As I mentioned last month, there was a report by PricewaterhouseCoopers LLP that found 76% of healthcare executives surveyed felt that all the data being collected in their EHR systems was going to be their organization's greatest asset over the next five years. It also found that the executives only felt they could recoup their investments if they could exploit that information in some way.


The IEEE author largely addresses health IT failure as an impediment to such EHR patient data trafficking. In my Oct. 2009 post "Health IT Vendors Trafficking in Patient Data?" I came at the issue from an ethical and legal angle. I wrote:

This practice [trafficking in EHR patient data] raises numerous questions:

  • Meaningful informed consent issues: as an example, of 1000 patients at one of the facilities using this vendor's HIT products, what percentage would be able to tell me they know their data is being trafficked to pharmaceutical companies and other organizations for profit?
  • Healthcare data ownership and stewardship issues: who, exactly, extracts the data for aggregation and sale? Hospital employees properly trained and bonded (i.e., Healthcare Information Management professionals) regarding privacy of patient data? IT personnel lacking such credentials and experience? HIT vendor employees?
  • De-identification issues: what processes are being used to de-identify data? Who is performing it? At some point before the data is de-identified, it is protected information in identifiable form. Is access to the data during de-identification audited in any way, and if so, by whom? If not, why not? (Also see article on re-identification below.)
  • Legal issues: who is, by contract, liable for data breaches that occur in the transfer process?
  • Pharma integrity issues: with the many stories on this blog and others about ethically questionable pharma practices such as ghostwriting, manipulation of clinical research, suppression of research, pushing drugs on physicians and patients for unapproved off-label uses, etc., what are these organizations going to do with the data? Who will have access to it, and will their access be audited? Are they going to resell it? Might they try to re-identify data to locate individuals of interest? And so forth.

Serious consideration of these issues in vendor-led healthcare data trafficking becomes more imperative in the face of just how easy it is to "re-identify" data:

Ohm, Paul: "Broken Promises of Privacy: Responding to the Surprising Failure of Anonymization" (August 13, 2009). University of Colorado Law Legal Studies Research Paper No. 09-12. Available at SSRN: http://ssrn.com/abstract=1450006

In Dec. 2007 I'd also presented to the IEEE Medical Technology Policy Committee on some of these issues in "To the Moon in a Hot Air Balloon: Why is Clinical IT Difficult?". In response, they introduced me to the term "resilience engineering" in the sense that healthcare IT was lacking in that particular characteristic:

The term Resilience Engineering represents a new way of thinking about safety.
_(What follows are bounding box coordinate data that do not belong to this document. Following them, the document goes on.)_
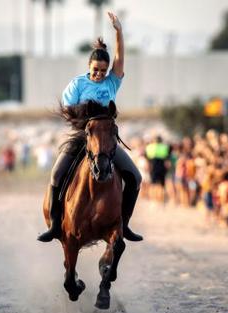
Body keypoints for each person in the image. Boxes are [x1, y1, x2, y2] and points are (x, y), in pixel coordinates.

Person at [37, 12, 143, 243]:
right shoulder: (77, 84)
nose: (99, 74)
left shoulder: (112, 81)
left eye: (103, 71)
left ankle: (124, 224)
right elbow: (69, 110)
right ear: (89, 65)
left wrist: (119, 32)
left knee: (135, 177)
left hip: (106, 139)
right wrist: (87, 116)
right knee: (56, 175)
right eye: (96, 69)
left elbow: (120, 57)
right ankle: (55, 225)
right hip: (82, 136)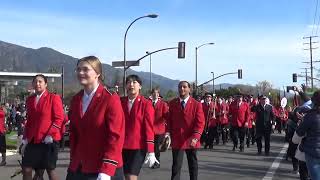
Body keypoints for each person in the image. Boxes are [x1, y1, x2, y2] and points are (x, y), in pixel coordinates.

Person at [66, 56, 125, 180]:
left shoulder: (110, 99)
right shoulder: (76, 100)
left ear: (97, 73)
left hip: (102, 169)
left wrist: (107, 170)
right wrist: (73, 159)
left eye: (85, 69)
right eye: (78, 69)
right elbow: (74, 132)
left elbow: (115, 137)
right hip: (78, 167)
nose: (80, 73)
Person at [21, 74, 64, 180]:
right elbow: (29, 121)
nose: (37, 84)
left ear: (46, 84)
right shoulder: (30, 100)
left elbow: (59, 118)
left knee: (50, 170)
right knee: (26, 169)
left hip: (48, 140)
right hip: (33, 140)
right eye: (35, 82)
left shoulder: (53, 98)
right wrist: (25, 139)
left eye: (40, 81)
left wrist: (51, 135)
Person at [166, 81, 205, 180]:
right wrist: (167, 134)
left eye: (184, 87)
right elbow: (168, 120)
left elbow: (200, 123)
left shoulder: (196, 104)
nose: (182, 89)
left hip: (191, 139)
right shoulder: (172, 103)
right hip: (177, 139)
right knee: (176, 166)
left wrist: (195, 137)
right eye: (180, 87)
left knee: (192, 165)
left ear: (189, 89)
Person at [120, 75, 157, 180]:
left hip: (138, 147)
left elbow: (149, 128)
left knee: (131, 177)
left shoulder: (146, 104)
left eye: (134, 82)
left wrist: (151, 151)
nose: (131, 85)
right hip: (121, 145)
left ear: (140, 86)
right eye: (128, 82)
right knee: (123, 176)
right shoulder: (119, 102)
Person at [295, 90, 320, 180]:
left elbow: (297, 136)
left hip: (313, 153)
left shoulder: (311, 116)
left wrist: (303, 121)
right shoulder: (310, 116)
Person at [150, 87, 169, 169]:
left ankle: (157, 162)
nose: (155, 94)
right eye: (154, 93)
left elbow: (167, 116)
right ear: (151, 94)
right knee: (151, 146)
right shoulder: (148, 103)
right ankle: (153, 160)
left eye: (157, 93)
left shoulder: (163, 104)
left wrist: (168, 131)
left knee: (156, 147)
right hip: (150, 129)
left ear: (158, 95)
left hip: (159, 129)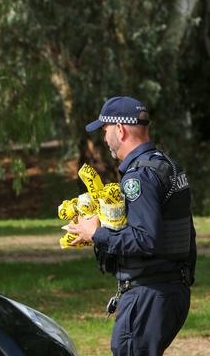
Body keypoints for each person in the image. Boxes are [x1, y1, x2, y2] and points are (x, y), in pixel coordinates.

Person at [67, 96, 196, 356]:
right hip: (171, 289)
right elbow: (183, 232)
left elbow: (146, 238)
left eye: (104, 130)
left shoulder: (140, 177)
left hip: (149, 294)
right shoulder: (167, 166)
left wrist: (96, 233)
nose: (104, 138)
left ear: (120, 129)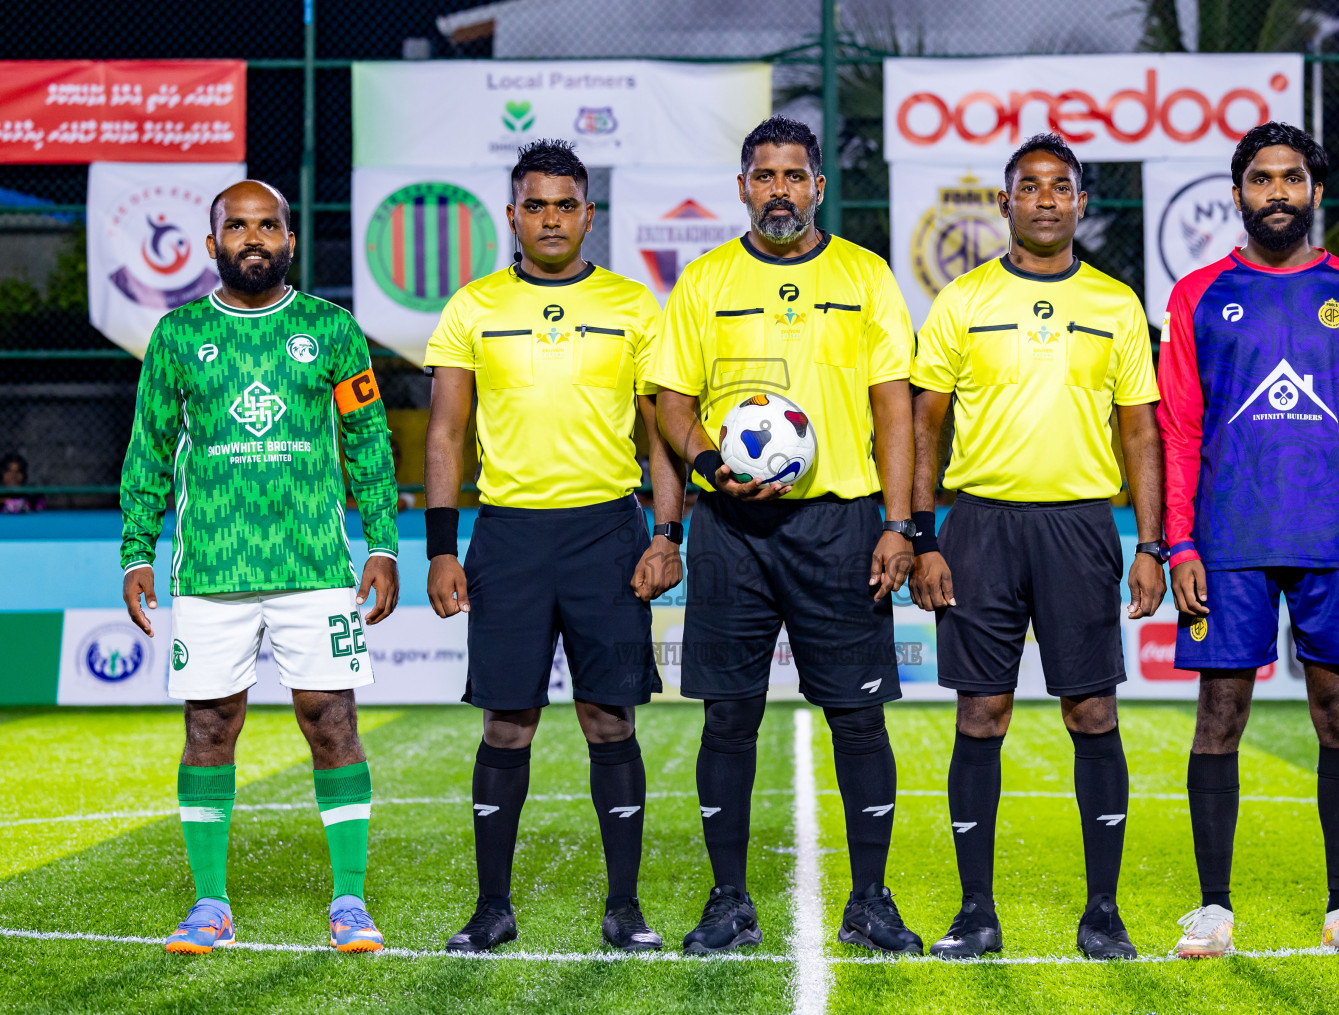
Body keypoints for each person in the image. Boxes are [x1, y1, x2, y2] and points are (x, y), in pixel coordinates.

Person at [650, 116, 922, 955]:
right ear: (742, 187)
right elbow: (670, 401)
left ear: (817, 187)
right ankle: (728, 901)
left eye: (793, 176)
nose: (779, 190)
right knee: (728, 718)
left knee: (859, 720)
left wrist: (901, 524)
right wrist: (705, 467)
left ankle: (871, 901)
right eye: (763, 176)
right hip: (733, 526)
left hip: (840, 526)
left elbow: (894, 409)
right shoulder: (703, 280)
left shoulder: (866, 275)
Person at [120, 180, 400, 955]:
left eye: (268, 225)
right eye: (236, 226)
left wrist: (381, 544)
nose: (253, 237)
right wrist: (136, 551)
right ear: (211, 244)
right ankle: (210, 904)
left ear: (290, 239)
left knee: (332, 722)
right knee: (208, 727)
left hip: (313, 566)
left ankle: (349, 901)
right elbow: (146, 452)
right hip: (208, 568)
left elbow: (367, 443)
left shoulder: (331, 330)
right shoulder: (176, 337)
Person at [422, 140, 686, 954]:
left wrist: (666, 535)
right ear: (511, 214)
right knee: (508, 724)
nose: (550, 218)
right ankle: (492, 908)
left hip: (608, 533)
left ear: (588, 215)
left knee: (610, 722)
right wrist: (441, 547)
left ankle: (624, 909)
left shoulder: (635, 305)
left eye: (565, 205)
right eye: (534, 204)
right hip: (507, 536)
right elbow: (446, 432)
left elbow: (661, 438)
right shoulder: (473, 306)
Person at [908, 132, 1167, 961]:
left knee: (1091, 709)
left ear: (1081, 203)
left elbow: (1141, 432)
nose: (1047, 199)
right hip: (978, 526)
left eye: (1062, 187)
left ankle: (1103, 913)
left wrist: (1150, 543)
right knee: (981, 712)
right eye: (1030, 186)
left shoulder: (1117, 305)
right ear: (1004, 203)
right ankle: (975, 913)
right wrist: (922, 537)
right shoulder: (961, 300)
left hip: (1081, 526)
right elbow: (923, 425)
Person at [1159, 122, 1339, 958]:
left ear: (1315, 193)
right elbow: (1181, 429)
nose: (1276, 194)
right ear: (1237, 195)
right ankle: (1215, 911)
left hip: (1335, 532)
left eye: (1291, 179)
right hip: (1226, 537)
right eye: (1260, 180)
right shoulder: (1197, 295)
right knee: (1218, 714)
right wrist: (1178, 544)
Whereas conventional risk management approaches are based on hindsight and emphasise error tabulation and calculation of failure probabilities, Resilience Engineering looks for ways to enhance the ability of organisations to create processes that are robust yet flexible, to monitor and revise risk models, and to use resources proactively in the face of disruptions or ongoing production and economic pressures.


Health IT as a cybernetic miracle? As I've stated before, healthcare is a harsh environment for cybernetics, talent to accomplish the needed IT and medical culture changes essential to successful computerization in medicine is grossly mismanaged by the HIT and hospital industries, and reality is a harsh mistress.